[About this task]:
Reproduce all of the data exactly.

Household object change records
*** Block opens ***
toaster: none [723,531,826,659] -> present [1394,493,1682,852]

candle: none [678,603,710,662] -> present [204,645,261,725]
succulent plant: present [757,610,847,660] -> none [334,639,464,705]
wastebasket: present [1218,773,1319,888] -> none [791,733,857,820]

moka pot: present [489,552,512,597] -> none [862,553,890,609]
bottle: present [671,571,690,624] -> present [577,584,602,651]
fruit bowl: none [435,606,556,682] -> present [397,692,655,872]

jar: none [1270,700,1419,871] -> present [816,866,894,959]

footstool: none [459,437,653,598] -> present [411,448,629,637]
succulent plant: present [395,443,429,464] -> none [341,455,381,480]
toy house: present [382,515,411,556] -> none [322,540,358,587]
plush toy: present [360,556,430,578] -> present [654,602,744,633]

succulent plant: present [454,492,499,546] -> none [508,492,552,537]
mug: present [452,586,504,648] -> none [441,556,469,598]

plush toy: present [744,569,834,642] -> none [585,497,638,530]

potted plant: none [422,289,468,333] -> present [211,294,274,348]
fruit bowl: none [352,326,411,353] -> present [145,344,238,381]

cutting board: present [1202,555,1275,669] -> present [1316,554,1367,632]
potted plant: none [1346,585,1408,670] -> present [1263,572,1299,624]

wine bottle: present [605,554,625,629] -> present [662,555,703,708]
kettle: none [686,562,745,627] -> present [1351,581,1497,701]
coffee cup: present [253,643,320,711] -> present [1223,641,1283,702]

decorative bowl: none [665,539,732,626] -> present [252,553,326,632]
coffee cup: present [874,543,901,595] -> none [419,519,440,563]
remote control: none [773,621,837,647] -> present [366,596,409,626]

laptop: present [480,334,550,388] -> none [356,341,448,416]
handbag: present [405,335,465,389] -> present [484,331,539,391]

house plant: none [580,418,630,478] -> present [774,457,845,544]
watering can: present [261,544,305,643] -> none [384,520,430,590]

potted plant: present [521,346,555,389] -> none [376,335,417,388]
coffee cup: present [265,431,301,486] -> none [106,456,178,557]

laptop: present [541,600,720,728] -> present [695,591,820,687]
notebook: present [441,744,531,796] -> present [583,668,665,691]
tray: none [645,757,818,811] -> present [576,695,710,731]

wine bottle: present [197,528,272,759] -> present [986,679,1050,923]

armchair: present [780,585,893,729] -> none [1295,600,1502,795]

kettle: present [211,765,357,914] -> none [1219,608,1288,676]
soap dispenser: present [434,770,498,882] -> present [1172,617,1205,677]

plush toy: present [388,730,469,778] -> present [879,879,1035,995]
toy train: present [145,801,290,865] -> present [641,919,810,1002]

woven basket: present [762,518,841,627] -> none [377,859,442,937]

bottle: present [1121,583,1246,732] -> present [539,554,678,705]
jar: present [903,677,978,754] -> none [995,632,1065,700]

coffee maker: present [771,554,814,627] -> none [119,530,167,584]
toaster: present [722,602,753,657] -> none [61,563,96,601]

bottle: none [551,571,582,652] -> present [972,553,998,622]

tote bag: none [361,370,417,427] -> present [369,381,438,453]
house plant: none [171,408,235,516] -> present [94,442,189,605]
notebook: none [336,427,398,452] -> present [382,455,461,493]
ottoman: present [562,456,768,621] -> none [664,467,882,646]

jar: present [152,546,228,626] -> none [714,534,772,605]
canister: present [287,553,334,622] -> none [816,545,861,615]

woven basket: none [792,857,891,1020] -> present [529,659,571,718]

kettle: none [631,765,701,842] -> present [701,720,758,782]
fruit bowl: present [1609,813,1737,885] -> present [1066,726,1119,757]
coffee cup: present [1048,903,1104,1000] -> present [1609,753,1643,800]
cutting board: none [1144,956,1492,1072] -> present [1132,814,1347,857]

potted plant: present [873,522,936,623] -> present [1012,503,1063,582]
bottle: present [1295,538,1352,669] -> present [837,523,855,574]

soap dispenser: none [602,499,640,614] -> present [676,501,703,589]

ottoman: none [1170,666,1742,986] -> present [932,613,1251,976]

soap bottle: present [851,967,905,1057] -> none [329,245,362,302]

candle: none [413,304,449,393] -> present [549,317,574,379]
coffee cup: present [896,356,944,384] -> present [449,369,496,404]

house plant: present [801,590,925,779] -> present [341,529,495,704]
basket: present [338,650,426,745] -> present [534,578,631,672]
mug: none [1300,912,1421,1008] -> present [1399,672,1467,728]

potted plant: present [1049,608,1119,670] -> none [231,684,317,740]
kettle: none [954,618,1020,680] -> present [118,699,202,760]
*** Block closes ***
[Result]:
toaster: none [723,531,826,659] -> present [1394,493,1682,852]

candle: none [678,603,710,662] -> present [204,645,261,725]
succulent plant: present [757,610,847,660] -> none [334,639,464,705]
wastebasket: present [1218,773,1319,888] -> none [791,733,857,820]

moka pot: present [489,552,512,597] -> none [862,553,890,609]
bottle: present [671,571,690,624] -> present [577,584,602,651]
fruit bowl: none [435,606,556,682] -> present [397,692,655,872]

jar: none [1270,700,1419,871] -> present [816,866,894,959]

footstool: none [459,437,653,598] -> present [411,448,629,637]
succulent plant: present [395,443,429,464] -> none [341,455,381,480]
toy house: present [382,515,411,556] -> none [322,540,358,587]
plush toy: present [360,556,430,578] -> present [654,602,744,633]

succulent plant: present [454,492,499,546] -> none [508,492,552,537]
mug: present [452,586,504,648] -> none [441,556,469,598]

plush toy: present [744,569,834,642] -> none [585,497,638,530]

potted plant: none [422,289,468,333] -> present [211,294,274,348]
fruit bowl: none [352,326,411,353] -> present [145,344,238,381]

cutting board: present [1202,555,1275,669] -> present [1316,554,1367,632]
potted plant: none [1346,585,1408,670] -> present [1263,572,1299,624]

wine bottle: present [605,554,625,629] -> present [662,555,703,708]
kettle: none [686,562,745,627] -> present [1351,581,1497,701]
coffee cup: present [253,643,320,711] -> present [1223,641,1283,702]

decorative bowl: none [665,539,732,626] -> present [252,553,326,632]
coffee cup: present [874,543,901,595] -> none [419,519,440,563]
remote control: none [773,621,837,647] -> present [366,596,409,626]

laptop: present [480,334,550,388] -> none [356,341,448,416]
handbag: present [405,335,465,389] -> present [484,331,539,391]

house plant: none [580,418,630,478] -> present [774,457,845,544]
watering can: present [261,544,305,643] -> none [384,520,430,590]

potted plant: present [521,346,555,389] -> none [376,335,417,388]
coffee cup: present [265,431,301,486] -> none [106,456,178,557]

laptop: present [541,600,720,728] -> present [695,591,820,687]
notebook: present [441,744,531,796] -> present [583,668,665,691]
tray: none [645,757,818,811] -> present [576,695,710,731]

wine bottle: present [197,528,272,759] -> present [986,679,1050,923]

armchair: present [780,585,893,729] -> none [1295,600,1502,795]

kettle: present [211,765,357,914] -> none [1219,608,1288,676]
soap dispenser: present [434,770,498,882] -> present [1172,617,1205,677]

plush toy: present [388,730,469,778] -> present [879,879,1035,995]
toy train: present [145,801,290,865] -> present [641,919,810,1002]

woven basket: present [762,518,841,627] -> none [377,859,442,937]

bottle: present [1121,583,1246,732] -> present [539,554,678,705]
jar: present [903,677,978,754] -> none [995,632,1065,700]

coffee maker: present [771,554,814,627] -> none [119,530,167,584]
toaster: present [722,602,753,657] -> none [61,563,96,601]

bottle: none [551,571,582,652] -> present [972,553,998,622]

tote bag: none [361,370,417,427] -> present [369,381,438,453]
house plant: none [171,408,235,516] -> present [94,442,189,605]
notebook: none [336,427,398,452] -> present [382,455,461,493]
ottoman: present [562,456,768,621] -> none [664,467,882,646]

jar: present [152,546,228,626] -> none [714,534,772,605]
canister: present [287,553,334,622] -> none [816,545,861,615]

woven basket: none [792,857,891,1020] -> present [529,659,571,718]

kettle: none [631,765,701,842] -> present [701,720,758,782]
fruit bowl: present [1609,813,1737,885] -> present [1066,726,1119,757]
coffee cup: present [1048,903,1104,1000] -> present [1609,753,1643,800]
cutting board: none [1144,956,1492,1072] -> present [1132,814,1347,857]

potted plant: present [873,522,936,623] -> present [1012,503,1063,582]
bottle: present [1295,538,1352,669] -> present [837,523,855,574]

soap dispenser: none [602,499,640,614] -> present [676,501,703,589]

ottoman: none [1170,666,1742,986] -> present [932,613,1251,976]

soap bottle: present [851,967,905,1057] -> none [329,245,362,302]

candle: none [413,304,449,393] -> present [549,317,574,379]
coffee cup: present [896,356,944,384] -> present [449,369,496,404]

house plant: present [801,590,925,779] -> present [341,529,495,704]
basket: present [338,650,426,745] -> present [534,578,631,672]
mug: none [1300,912,1421,1008] -> present [1399,672,1467,728]

potted plant: present [1049,608,1119,670] -> none [231,684,317,740]
kettle: none [954,618,1020,680] -> present [118,699,202,760]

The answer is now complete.